***** Dataset extract *****
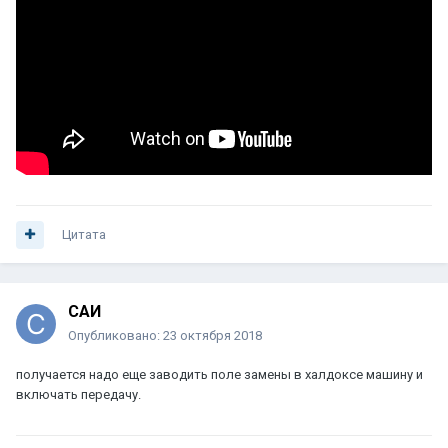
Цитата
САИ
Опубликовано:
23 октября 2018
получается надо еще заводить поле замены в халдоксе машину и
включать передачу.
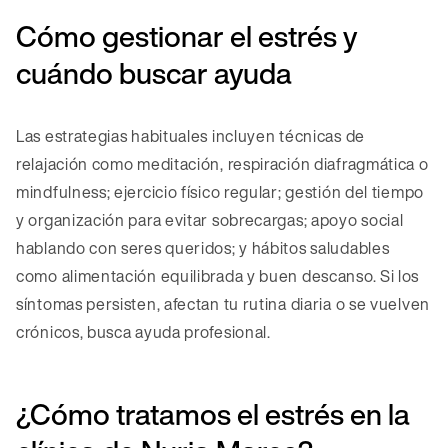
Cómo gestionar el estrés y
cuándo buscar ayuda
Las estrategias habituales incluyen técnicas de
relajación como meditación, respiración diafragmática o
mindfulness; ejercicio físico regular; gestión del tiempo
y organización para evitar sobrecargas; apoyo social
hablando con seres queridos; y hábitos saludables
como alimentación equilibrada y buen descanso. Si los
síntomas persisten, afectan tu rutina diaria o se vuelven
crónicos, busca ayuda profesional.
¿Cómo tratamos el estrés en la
*****
> About this exercise: Transcribe each line of the data above, unaltered, from the one where "Cómo gestionar el estrés y" appears to the one where "y organización para" appears, inclusive of both.

> Solution to this task:
Cómo gestionar el estrés y
cuándo buscar ayuda
Las estrategias habituales incluyen técnicas de
relajación como meditación, respiración diafragmática o
mindfulness; ejercicio físico regular; gestión del tiempo
y organización para evitar sobrecargas; apoyo social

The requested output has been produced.